All’s Well That Ends Well, now playing through August 31, 2008, at Shakespeare Santa Cruz, is not really a comedy, though it does have many funny moments. Nor is it a tragedy, thanks to its turn-on-dime ending in which all of the problems that the playwright has taken such pains to contrive are suddenly tossed aside. That’s probably why audiences sometimes leave performances of All’s Well a little bit confused, maybe even let down. “It could have been funnier,” was a comment I heard from more than one person who had seen this current production.
But today, in an age when random is the new black, the play’s shaggy-dog story line and awkward transitions between humor and pathos don’t seem particularly jarring, especially since the performances are as engaging as the directing is inspired. Rachel Fowler captures both of these aspects in a fine, if somber, turn as Helena, a “gentlewoman” to Countess Rossillion (Beth Dixon). Having grown up in the house of Rossillion as the daughter of the recently deceased Count’s physician, she is like one of the family. Which is why her confession of love for Bertram (Erik Hellman), the young Count Rossillion, is at first too much for the Countess. But Dixon guides the Countess’s emotions ably. Indeed, watching Dixon struggle to reconcile her motherly love for her son with her even more layered love for Helena, whom she’d rather was a proper daughter-in-law than a mere ward, is one of this production’s many pleasures.
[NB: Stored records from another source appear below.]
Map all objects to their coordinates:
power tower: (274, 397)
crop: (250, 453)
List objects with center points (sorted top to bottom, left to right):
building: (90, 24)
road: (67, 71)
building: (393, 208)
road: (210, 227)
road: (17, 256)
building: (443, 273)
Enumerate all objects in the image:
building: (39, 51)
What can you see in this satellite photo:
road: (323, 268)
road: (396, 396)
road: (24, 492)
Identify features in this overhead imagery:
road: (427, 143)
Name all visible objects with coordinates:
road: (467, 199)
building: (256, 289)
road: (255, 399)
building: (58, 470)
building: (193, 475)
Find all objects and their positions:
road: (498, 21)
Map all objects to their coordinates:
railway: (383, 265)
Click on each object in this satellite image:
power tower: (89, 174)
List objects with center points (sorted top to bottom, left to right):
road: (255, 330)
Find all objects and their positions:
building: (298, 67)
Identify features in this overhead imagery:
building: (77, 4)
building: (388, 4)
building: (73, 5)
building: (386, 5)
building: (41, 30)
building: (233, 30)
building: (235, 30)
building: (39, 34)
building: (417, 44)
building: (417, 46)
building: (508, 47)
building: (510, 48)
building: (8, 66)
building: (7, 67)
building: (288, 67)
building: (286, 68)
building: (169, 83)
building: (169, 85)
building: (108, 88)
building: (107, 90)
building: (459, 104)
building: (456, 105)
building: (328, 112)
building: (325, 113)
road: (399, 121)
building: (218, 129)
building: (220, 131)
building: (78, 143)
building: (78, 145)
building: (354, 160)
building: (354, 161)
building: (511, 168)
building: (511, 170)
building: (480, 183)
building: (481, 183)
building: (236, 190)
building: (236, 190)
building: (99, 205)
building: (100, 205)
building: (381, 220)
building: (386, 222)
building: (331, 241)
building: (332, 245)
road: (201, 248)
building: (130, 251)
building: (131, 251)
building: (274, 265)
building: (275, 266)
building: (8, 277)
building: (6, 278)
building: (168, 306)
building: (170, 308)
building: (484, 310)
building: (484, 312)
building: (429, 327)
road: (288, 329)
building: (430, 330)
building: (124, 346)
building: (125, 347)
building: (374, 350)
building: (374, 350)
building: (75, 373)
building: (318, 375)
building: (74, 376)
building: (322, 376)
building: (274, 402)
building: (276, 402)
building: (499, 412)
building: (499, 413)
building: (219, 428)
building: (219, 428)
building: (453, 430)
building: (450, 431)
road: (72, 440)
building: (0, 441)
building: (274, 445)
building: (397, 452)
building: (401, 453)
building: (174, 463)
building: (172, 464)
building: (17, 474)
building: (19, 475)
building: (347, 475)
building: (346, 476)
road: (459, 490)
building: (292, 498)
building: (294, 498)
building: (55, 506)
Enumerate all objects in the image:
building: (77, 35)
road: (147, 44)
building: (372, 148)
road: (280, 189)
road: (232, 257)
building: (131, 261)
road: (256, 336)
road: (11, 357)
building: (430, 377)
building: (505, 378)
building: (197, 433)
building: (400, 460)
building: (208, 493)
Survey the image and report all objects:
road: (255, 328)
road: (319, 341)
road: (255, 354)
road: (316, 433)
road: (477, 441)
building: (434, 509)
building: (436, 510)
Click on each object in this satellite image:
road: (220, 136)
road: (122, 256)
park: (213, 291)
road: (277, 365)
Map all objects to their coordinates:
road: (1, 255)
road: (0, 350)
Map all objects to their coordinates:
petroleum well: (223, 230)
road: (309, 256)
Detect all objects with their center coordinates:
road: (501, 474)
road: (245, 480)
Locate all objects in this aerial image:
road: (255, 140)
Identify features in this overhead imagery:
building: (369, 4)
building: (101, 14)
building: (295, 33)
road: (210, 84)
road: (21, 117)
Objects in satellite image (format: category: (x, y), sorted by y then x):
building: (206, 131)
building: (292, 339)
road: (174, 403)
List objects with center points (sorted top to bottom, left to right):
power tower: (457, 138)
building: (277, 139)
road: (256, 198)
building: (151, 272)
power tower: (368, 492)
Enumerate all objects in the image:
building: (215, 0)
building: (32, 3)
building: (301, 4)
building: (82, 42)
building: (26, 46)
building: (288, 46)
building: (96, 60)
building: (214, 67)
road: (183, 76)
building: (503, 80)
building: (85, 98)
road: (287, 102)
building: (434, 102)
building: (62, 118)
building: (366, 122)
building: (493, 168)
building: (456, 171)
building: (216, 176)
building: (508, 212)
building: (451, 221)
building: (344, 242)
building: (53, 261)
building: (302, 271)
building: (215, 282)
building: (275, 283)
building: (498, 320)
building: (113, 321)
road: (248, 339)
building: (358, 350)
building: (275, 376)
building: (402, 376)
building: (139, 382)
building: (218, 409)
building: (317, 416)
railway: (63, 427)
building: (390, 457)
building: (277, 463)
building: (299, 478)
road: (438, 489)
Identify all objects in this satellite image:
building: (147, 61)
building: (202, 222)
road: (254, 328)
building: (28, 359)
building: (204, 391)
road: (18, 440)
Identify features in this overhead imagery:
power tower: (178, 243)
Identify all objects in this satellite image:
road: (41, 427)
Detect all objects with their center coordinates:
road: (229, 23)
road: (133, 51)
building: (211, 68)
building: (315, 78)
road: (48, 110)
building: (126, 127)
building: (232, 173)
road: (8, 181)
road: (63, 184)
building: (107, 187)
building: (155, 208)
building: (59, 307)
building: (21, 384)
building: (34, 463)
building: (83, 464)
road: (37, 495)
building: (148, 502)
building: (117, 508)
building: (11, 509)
With the Countess’s blessing, Helena sets off to heal the ailing King of France (a terrific Paul Vincent O’Connor), who is wasting away with every tick of the clock. Helena has been an observant enough daughter of her father’s healing arts that she’s willing to bet her life with the King for the chance to choose her husband, regardless of her low station in society. Naturally she succeeds, naturally she chooses the immature and emotionally barren Count to be her own, and just as naturally the boy spurns her sincere affections, tramping off to war with his walking id, Parolles (another fine performance this summer for Allen Gilmore, who shined in Bach at Leipzig).
Gilmore’s Parolles seems to draw the best from those he shares the stage with, particularly Fowler and Hellman. In one priceless scene early on, Helena parries Parolles’s arguments regarding the non-existent virtues of virginity (he views chastity an overrated commodity; she recognizes his opinion for the self-serving, randy bluster that it really is). Similarly, when Parolles convinces young Bertram to prove his manhood to himself by disobeying the King’s command not to go to war with the rest of the men, of which he is not yet one, Hellman finally trades his character’s sheepish devotion to duty for a pair of stones. Parolles also gives Mike Ryan an opportunity to captivate us as “the Interpreter” during the play’s famous interrogation scene. Ryan injects his character with just enough Niko Bellic from GTA IV to convince us that Parolles might well believe that his interrogator means business, but Ryan’s accent is not so thick that his character is reduced to parody.
Weaving his way amid these fine performances is John Pribyl as Lavatch, a lecherous, comic trickster “in the household of the Countess.” Pribyl’s Lavatch is genius: Whether he’s shuffling into a scene to stir things up or simply standing on the catwalk above the stage to observe the mess unfolding before him, he serves as the conscience of the community, yet he never comes off as a moralist. Partly, of course, this is due to the fine material Pribyl has to work with, but Pribyl brings plenty to the table. Like a lot of people in the audience, I looked forward to and enjoyed every scene he was in.